++++ Source material

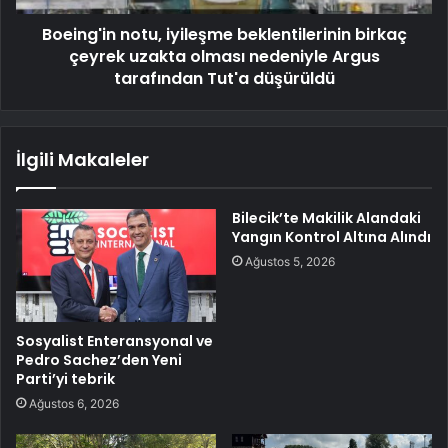
Boeing'in notu, iyileşme beklentilerinin birkaç
çeyrek uzakta olması nedeniyle Argus
tarafından Tut'a düşürüldü
İlgili Makaleler
Bilecik’te Makilik Alandaki
Yangın Kontrol Altına Alındı
Ağustos 5, 2026
Sosyalist Enteransyonal ve
Pedro Sachez’den Yeni
Parti’yi tebrik
Ağustos 6, 2026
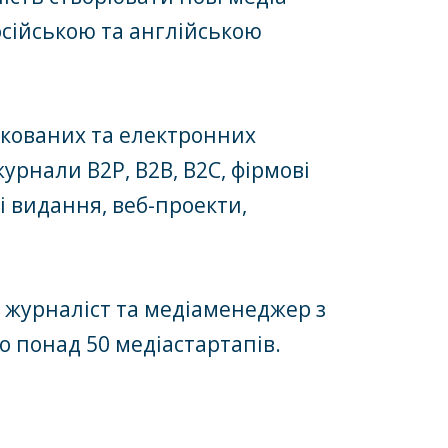
осійською та англійською
укованих та електронних
урнали В2Р, В2В, В2С, фірмові
ні видання, веб-проекти,
і журналіст та медіаменеджер з
о понад 50 медіастартапів.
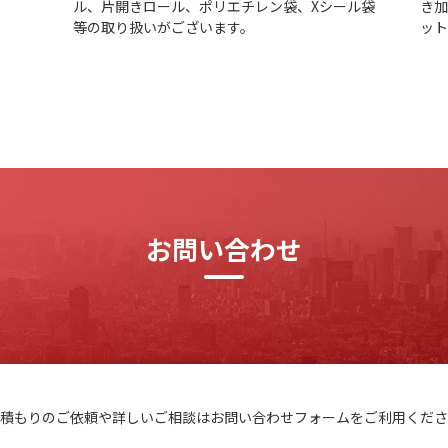
ル、片開きロール、ポリエチレン袋、Xシール袋
き
等の取り扱いがございます。
ッ
お問い合わせ
積もりのご依頼や詳しいご相談はお問い合わせフォームをご利用くださ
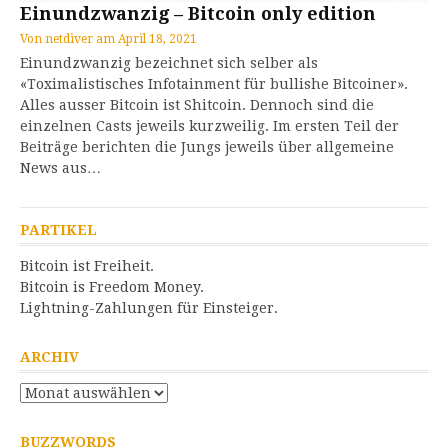
Einundzwanzig – Bitcoin only edition
Von
netdiver
am
April 18, 2021
Einundzwanzig bezeichnet sich selber als
«Toximalistisches Infotainment für bullishe Bitcoiner».
Alles ausser Bitcoin ist Shitcoin. Dennoch sind die
einzelnen Casts jeweils kurzweilig. Im ersten Teil der
Beiträge berichten die Jungs jeweils über allgemeine
News aus…
PARTIKEL
Bitcoin ist Freiheit.
Bitcoin is Freedom Money.
Lightning-Zahlungen für Einsteiger.
ARCHIV
Archiv
BUZZWORDS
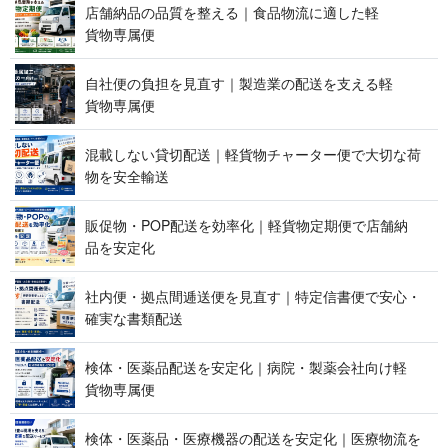
店舗納品の品質を整える｜食品物流に適した軽
貨 物 専 属 便
自社便の負担を見直す｜製造業の配送を支える軽
貨 物 専 属 便
混載しない貸切配送｜軽貨物チャーター便で大切な荷
物を 安 全 輸 送
販促物・POP配送を効率化｜軽貨物定期便で店舗納
品 を 安 定 化
社内便・拠点間逓送便を見直す｜特定信書便で安心・
確実な 書 類 配 送
検体・医薬品配送を安定化｜病院・製薬会社向け軽
貨 物 専 属 便
検体・医薬品・医療機器の配送を安定化｜医療物流を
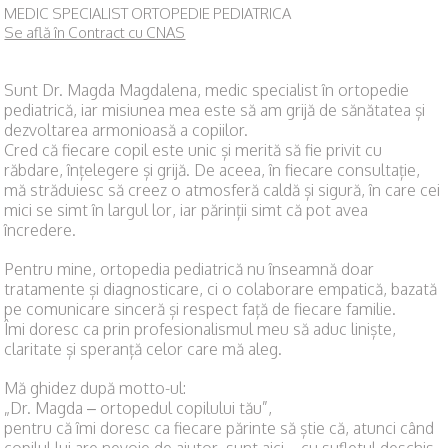
MEDIC SPECIALIST ORTOPEDIE PEDIATRICA
Se află în Contract cu CNAS
Sunt Dr. Magda Magdalena, medic specialist în ortopedie
pediatrică, iar misiunea mea este să am grijă de sănătatea și
dezvoltarea armonioasă a copiilor.
Cred că fiecare copil este unic și merită să fie privit cu
răbdare, înțelegere și grijă. De aceea, în fiecare consultație,
mă străduiesc să creez o atmosferă caldă și sigură, în care cei
mici se simt în largul lor, iar părinții simt că pot avea
încredere.
Pentru mine, ortopedia pediatrică nu înseamnă doar
tratamente și diagnosticare, ci o colaborare empatică, bazată
pe comunicare sinceră și respect față de fiecare familie.
Îmi doresc ca prin profesionalismul meu să aduc liniște,
claritate și speranță celor care mă aleg.
Mă ghidez după motto-ul:
„Dr. Magda – ortopedul copilului tău”,
pentru că îmi doresc ca fiecare părinte să știe că, atunci când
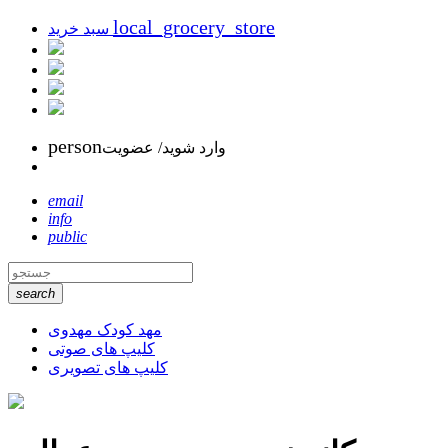
local_grocery_store
سبد خرید
person
وارد شوید/ عضویت
email
info
public
search
مهد کودک مهدوی
کلیپ های صوتی
کلیپ های تصویری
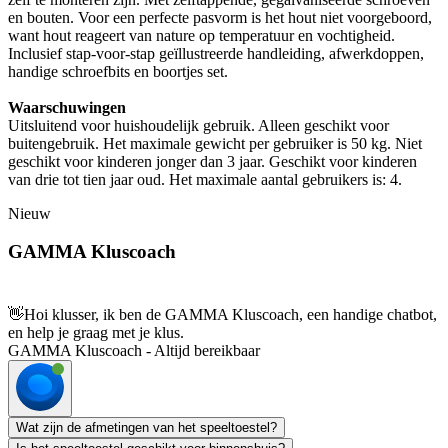
en bouten. Voor een perfecte pasvorm is het hout niet voorgeboord,
want hout reageert van nature op temperatuur en vochtigheid.
Inclusief stap-voor-stap geïllustreerde handleiding, afwerkdoppen,
handige schroefbits en boortjes set.
Waarschuwingen
Uitsluitend voor huishoudelijk gebruik. Alleen geschikt voor
buitengebruik. Het maximale gewicht per gebruiker is 50 kg. Niet
geschikt voor kinderen jonger dan 3 jaar. Geschikt voor kinderen
van drie tot tien jaar oud. Het maximale aantal gebruikers is: 4.
Nieuw
GAMMA Kluscoach
👋
Hoi klusser, ik ben de GAMMA Kluscoach, een handige chatbot,
en help je graag met je klus.
GAMMA Kluscoach - Altijd bereikbaar
Wat zijn de afmetingen van het speeltoestel?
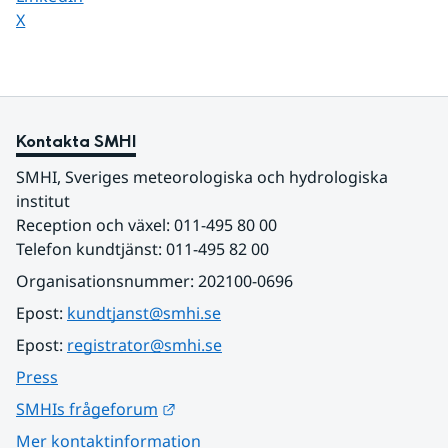
Dela sidan på
X
Kontakta SMHI
SMHI, Sveriges meteorologiska och hydrologiska 
institut
Reception och växel: 011-495 80 00
Telefon kundtjänst: 011-495 82 00
Organisationsnummer: 202100-0696
Epost: 
kundtjanst@smhi.se
Epost: 
registrator@smhi.se
Press
Länk till annan webbplats.
SMHIs frågeforum
Mer kontaktinformation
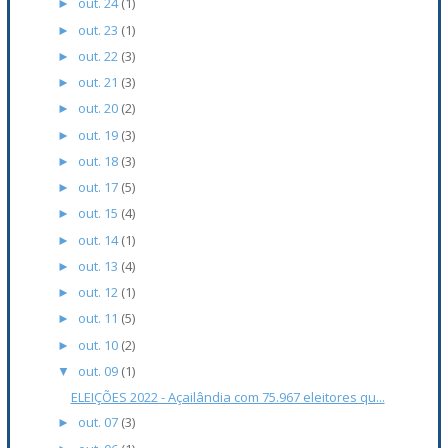
out. 24
(1)
►
out. 23
(1)
►
out. 22
(3)
►
out. 21
(3)
►
out. 20
(2)
►
out. 19
(3)
►
out. 18
(3)
►
out. 17
(5)
►
out. 15
(4)
►
out. 14
(1)
►
out. 13
(4)
►
out. 12
(1)
►
out. 11
(5)
►
out. 10
(2)
►
out. 09
(1)
▼
ELEIÇÕES 2022 - Açailândia com 75.967 eleitores qu...
out. 07
(3)
►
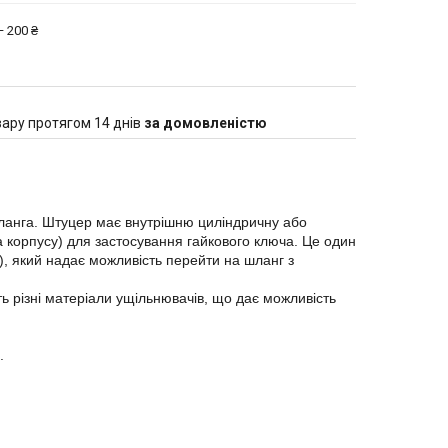
 200 ₴
ару протягом 14 днів
за домовленістю
шланга. Штуцер має внутрішню циліндричну або
а корпусу) для застосування гайкового ключа. Це один
), який надає можливість перейти на шланг з
ь різні матеріали ущільнювачів, що дає можливість
.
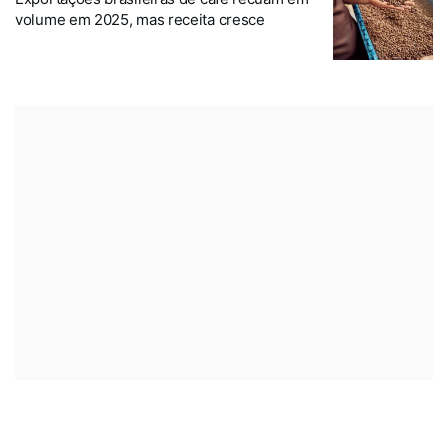
volume em 2025, mas receita cresce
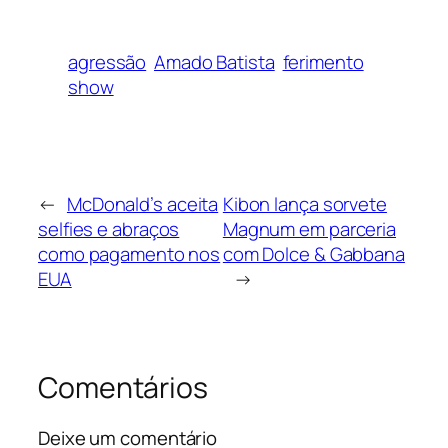
agressão
Amado Batista
ferimento
show
←
McDonald’s aceita
Kibon lança sorvete
selfies e abraços
Magnum em parceria
como pagamento nos
com Dolce & Gabbana
EUA
→
Comentários
Deixe um comentário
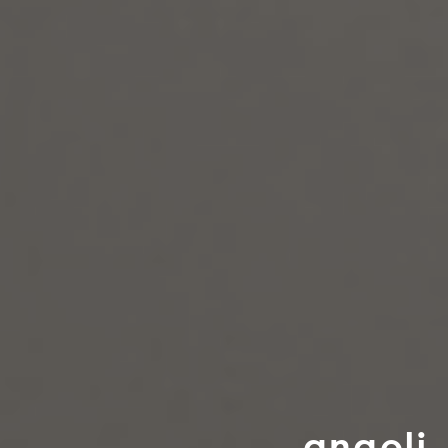
a
n
g
o
l
i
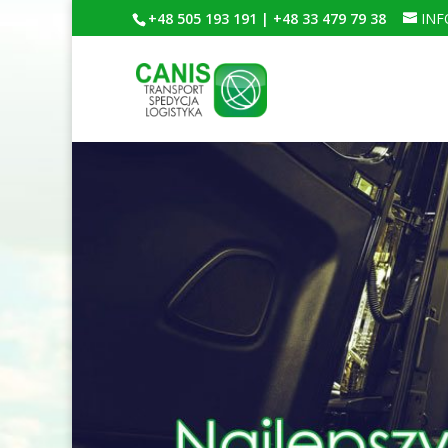
+48 505 193 191 | +48 33 479 79 38
INF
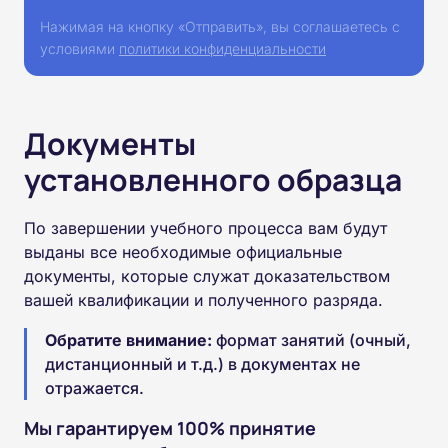
Нажимая на кнопку «Отправить», вы соглашаетесь с
условиями
политики конфиденциальности
Документы
установленного образца
По завершении учебного процесса вам будут
выданы все необходимые официальные
документы, которые служат доказательством
вашей квалификации и полученного разряда.
Обратите внимание:
формат занятий (очный,
дистанционный и т.д.) в документах не
отражается.
Мы гарантируем 100% принятие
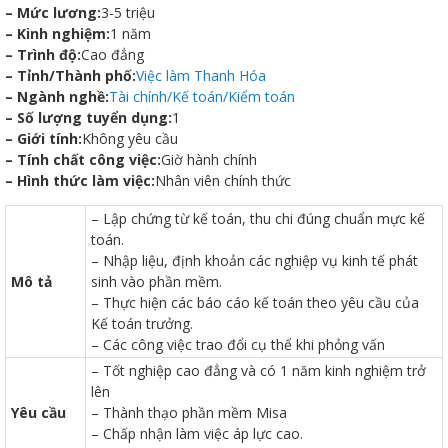
– Mức lương:
3-5 triệu
– Kinh nghiệm:
1 năm
– Trình độ:
Cao đẳng
– Tỉnh/Thành phố:
Việc làm Thanh Hóa
– Ngành nghề:
Tài chính/Kế toán/Kiểm toán
– Số lượng tuyển dụng:
1
– Giới tính:
Không yêu cầu
Thanh
– Tính chất công việc:
Giờ hành chính
– Hình thức làm việc:
Nhân viên chính thức
viên
– Lập chứng từ kế toán, thu chi đúng chuẩn mực kế
toán.
– Nhập liệu, định khoản các nghiệp vụ kinh tế phát
Mô tả
sinh vào phần mềm.
 bồi
– Thực hiện các báo cáo kế toán theo yêu cầu của
Kế toán trưởng.
– Các công việc trao đổi cụ thể khi phỏng vấn
– Tốt nghiệp cao đẳng và có 1 năm kinh nghiệm trở
lên
Yêu cầu
– Thành thạo phần mềm Misa
– Chấp nhận làm việc áp lực cao.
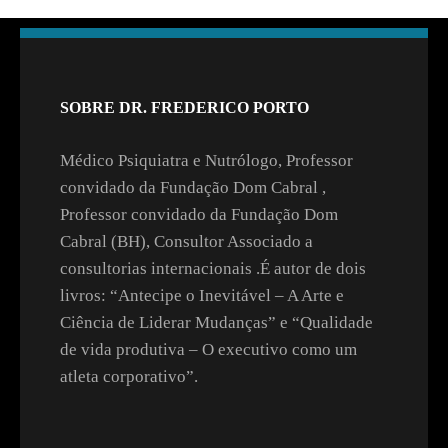
SOBRE DR. FREDERICO PORTO
Médico Psiquiatra e Nutrólogo, Professor
convidado da Fundação Dom Cabral ,
Professor convidado da Fundação Dom
Cabral (BH), Consultor Associado a
consultorias internacionais .É autor de dois
livros: “Antecipe o Inevitável – A Arte e
Ciência de Liderar Mudanças” e “Qualidade
de vida produtiva – O executivo como um
atleta corporativo”.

++++++++

_The problem_
Pull every line containing "Cabral" from the data.

_Exercise answer_
convidado da Fundação Dom Cabral ,
Cabral (BH), Consultor Associado a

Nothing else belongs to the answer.